You're correct that the Banks manifolds completely solve the Ford manifold problem. I would guess mileage in the small C would be 9-10mpg with that motor. The transmission should be an E40D, which is probably the weakest link in the drivetrain, but not too expensive to rebuild, and may not have been overworked in that small of an RV. By comparison, my Bounder was pushing 20k lbs, and the tranny had to be rebuilt at 57k miles.
2002 Keystone Cougar 286, 8,400lbs loaded, pulled with a 2004 F150 Supercrew, 5.4, 3.73 gears. Retired and enjoying life
Check and see if they also added the Banks Trans Command to the transmission, That would solve the slippage issue improve shift points.
Bill & Kathy Francis
95 Itasca Sunrise 29RQ,P32 454 Chevy, Banks,ECM chip.Safe-T-Plus, Bilsteins, Super Steer Bell Crank, Stewart Stage 1 Waterpump, Severe Duty Fan Clutch, OilGuard Bypass Filter, Coolant Filter. Rear Tracbar. 1-5/8" Front Swaybar.

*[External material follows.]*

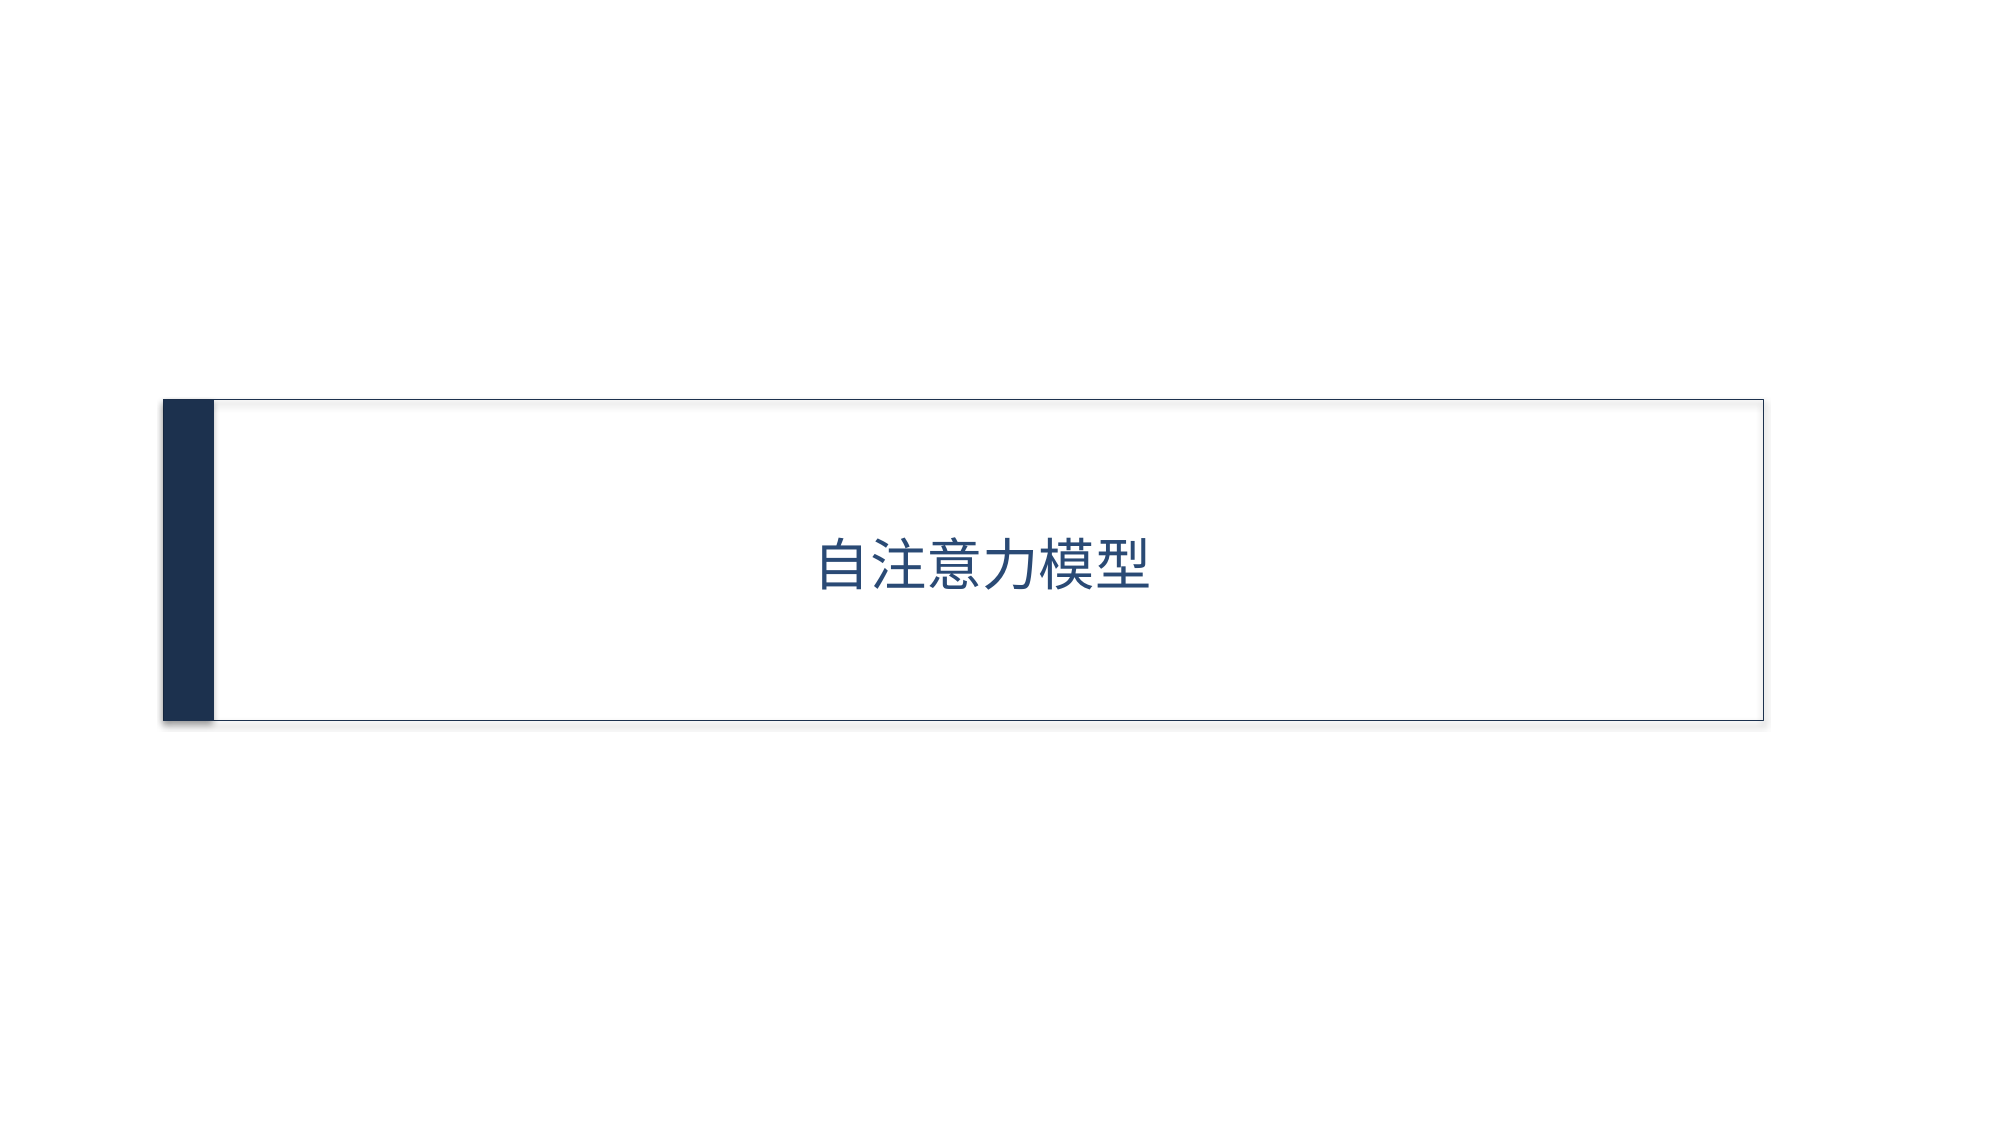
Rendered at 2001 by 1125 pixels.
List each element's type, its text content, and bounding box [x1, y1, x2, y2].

title 自注意力模型 [232, 439, 1733, 688]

I don't have the detail to prove it but the consistent story I get is the 4R100 evolved from the E4OD when the engine changed from 460 to V10. My understanding is the E4OD had "electronic overdrive" but the rest of the shifting was hydraulic. They went to a fully electronic, solenoid-operated shifting design in 4R100 and later.
We had a simple old carbureted 460 with C6 three-speed automatic in the E350 under our 1984 24' Holiday Rambler. It got a little better mileage (8 vs 7) than we do now. That's a little unfair because the 31 Jayco is so much larger.
I'm probably showing my age and traditional preferences, but all else equal, I'd be trying to snag that 460/Bank$ before it got away.
I see it this way, quote's not original with me, but: Plastic's for Toys, Aluminum's for Pots'n'Pans, Cast Iron's for ENGINES.
Biggest single gripe about 460 (and 454 GM in Class C for that matter) is Exhaust Manifold Leaks, Cracks, Busted Bolts. The expensive cure is Bank$ Headers and there they are on this one!
Body Builder told me: You can make a Small Man (stock V10) as strong as a Big Man (stock 460), but you can make a Big Man (Bank$ 460) still stronger.
I'd be so hyped about that coach I couldn't stand it! Well, that CHASSIS. That said, YOU AND THE MRS Have to Like the Floorplan!
And yes, Winnebago is a prime brand.
* This post was
edited 04/13/12 10:11am by j-d *
God Bless, jd
2003 Jayco Escapade 31A on 2002 Ford E450 V10 4R100
The 460 breaks manifold bolts periodically as do many engines, especially in high temperature conditions. One simple remedy is to replace the bolts, one at a time every couple of years. This is not a difficult operation and, combined with anti-seize, usually avoids the issue completely.
The V10 has smaller bolts and I've seen even bigger problems with broken ones on that engine series. One recommendation is that one avoid any type of stainless fastener on exhaust because heating makes stainless harder than glass and so very difficult to drill. I used to sell many carbide drill bits in order to address broken stainless bolts and studs. Not nice when a carbide bit is required!
J-D said it best I think, but my vote is for the 460. My family has always had excellent life out of them. It will never get spectacular mileage, but you will have more than enough power until you start towing large loads behind the RV.